Code change snippets:
>>>
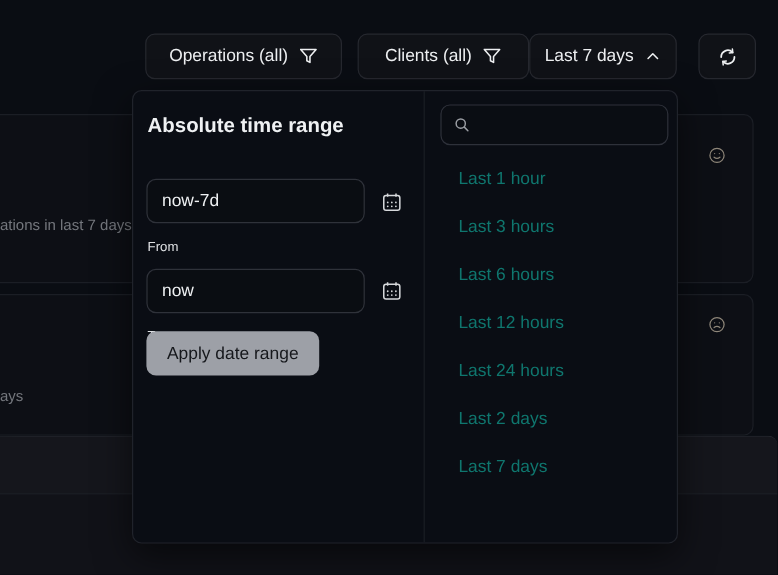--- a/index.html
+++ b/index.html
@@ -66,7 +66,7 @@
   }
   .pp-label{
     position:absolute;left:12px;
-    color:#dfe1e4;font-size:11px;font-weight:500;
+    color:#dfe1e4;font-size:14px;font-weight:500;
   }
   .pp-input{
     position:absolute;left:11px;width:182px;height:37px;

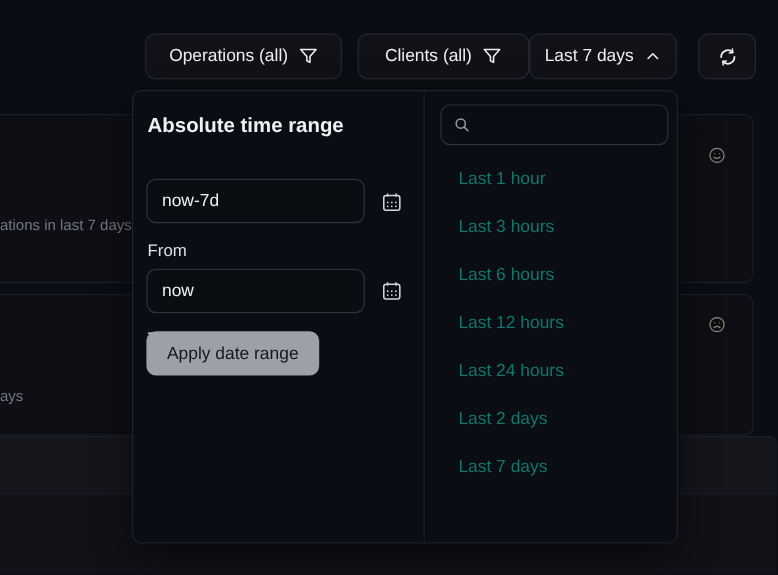--- a/index.html
+++ b/index.html
@@ -80,7 +80,7 @@
     color:#d6d8db;cursor:pointer;background:none;border:none;padding:0;
   }
   .apply-btn{
-    position:absolute;left:11px;top:200px;width:144px;height:37px;
+    position:absolute;left:11px;top:200px;width:130px;height:37px;
     background:#9da0a7;border:none;border-radius:8px;
     color:#15171b;font-size:14.5px;font-weight:500;
     cursor:pointer;font-family:"Liberation Sans",sans-serif;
<<<
ABOUT THIS TASK –
What number of lines in the data contain the word "weight"? Give the number and nothing else.

ANSWER –
3